Estratto della pagina ▸
··········

La frase di Ōbaku: “Possiedono originaria­mente il continuo sviluppo” è la corretta trasmissione da Buddha a Buddha, da Pa­triarca a Patriarca. Essa è chiamata pure l’Occhio e il Tesoro della Vera Legge, e la Serena Mente del Nirvāna. Per farla nostra dob­biamo conoscerla. Tuttavia, si può anche pos­sederla pur senza averla conosciuta. Se non vi fosse stata la corretta trasmissione da Buddha a Buddha, ora non sa­remmo neanche in grado di so­gnarcela. Ōbaku era l’erede nel Dharma di Hyakujō ma, alla fine, superò il suo Mae­stro e gli altri di­scendenti di Baso. In quell’epoca, nessuno ugua­gliò Ōbaku e solo lui, tra quelli del monte Gozu, chiarì il Dharma. Perfino i Buddha devono ancora chia­rirlo.

Il Maestro Zen Hōyū, del monte Gozu, era un allievo del quarto Patriarca. Egli proclamò libera­mente il Dharma – il che è certo meglio che commen­tare i sūtra e l’abhidharma[20] come fanno gli stu­diosi cinesi e indiani – ma sfortunatamente non co­nobbe, né com­prese, il continuo sviluppo. E se non riusciamo a capire questo punto, come possiamo, all’interno del Dharma del Buddha, ope­rare la distinzione tra giusto e sbagliato? Diversamente saremmo solo lin­guisti e filologi. Dunque, conoscere, agire, e illumi­nare l’essenza del continuo sviluppo è andare al di là dell’ordina­rio. Nel condurre una vera prassi, sicu­ramente si realizza questo andare al di là.

Continuo sviluppo al di là del Buddha è ve­dere sempre ul­te­riori Buddha, dopo essere divenuti un Buddha. Questo non è lo stesso Buddha visto da­gli esseri senzienti. Se vediamo il Buddha che ve­dono gli esseri senzienti, allora, non stiamo ve­dendo il Buddha e ancor meno il continuo sviluppo al di là del Buddha.

··········

I dati ▸

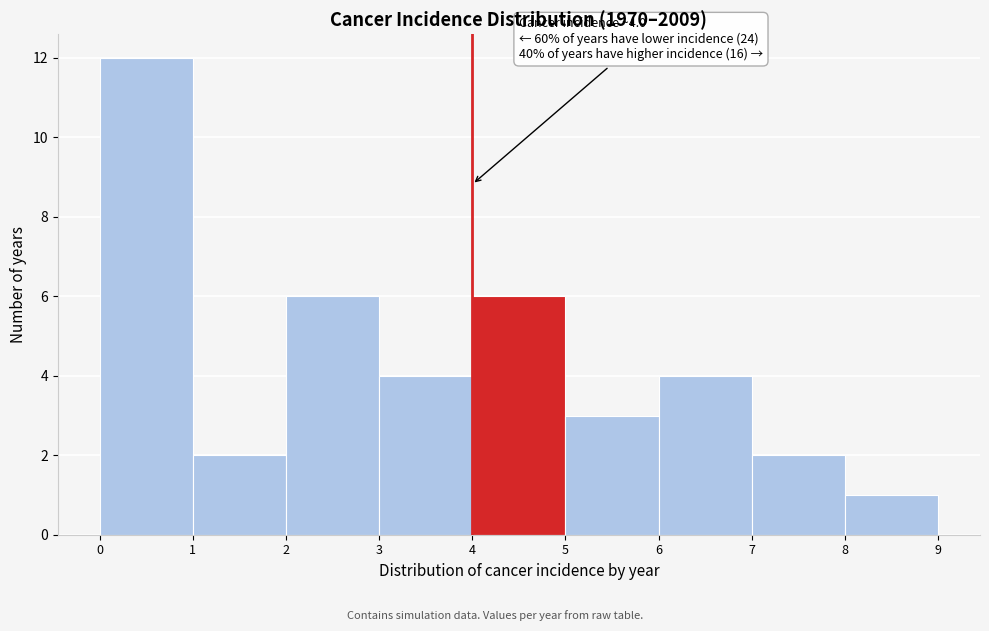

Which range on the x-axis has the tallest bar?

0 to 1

··········

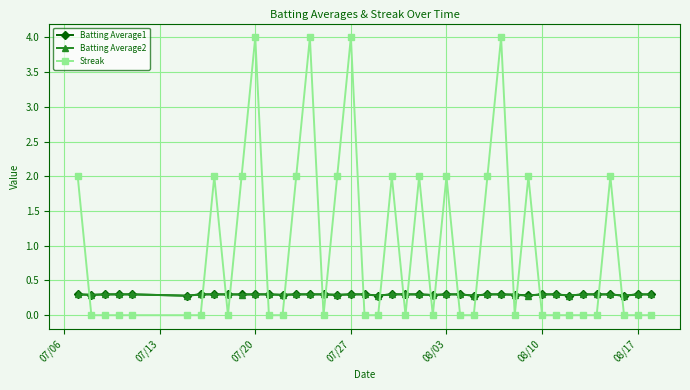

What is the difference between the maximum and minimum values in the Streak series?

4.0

··········

Usando le informazioni ▸
1. Secondo l'estratto, di chi era erede nel Dharma Ōbaku?
2. Riassumi l'estratto in due frasi.
3. Elenca, per favore, tutti i nomi propri di persona presenti nell'estratto.

Risposte ai compiti ▸
1. Di Hyakujō.

2. Secondo l'estratto, la frase di Ōbaku sul continuo sviluppo è la corretta trasmissione da Buddha a Buddha. Hōyū del monte Gozu proclamò liberamente il Dharma ma non conobbe né comprese il continuo sviluppo, che al di là del Buddha significa vedere sempre ulteriori Buddha dopo essere divenuti un Buddha.

3. Ōbaku, Hyakujō, Baso, Hōyū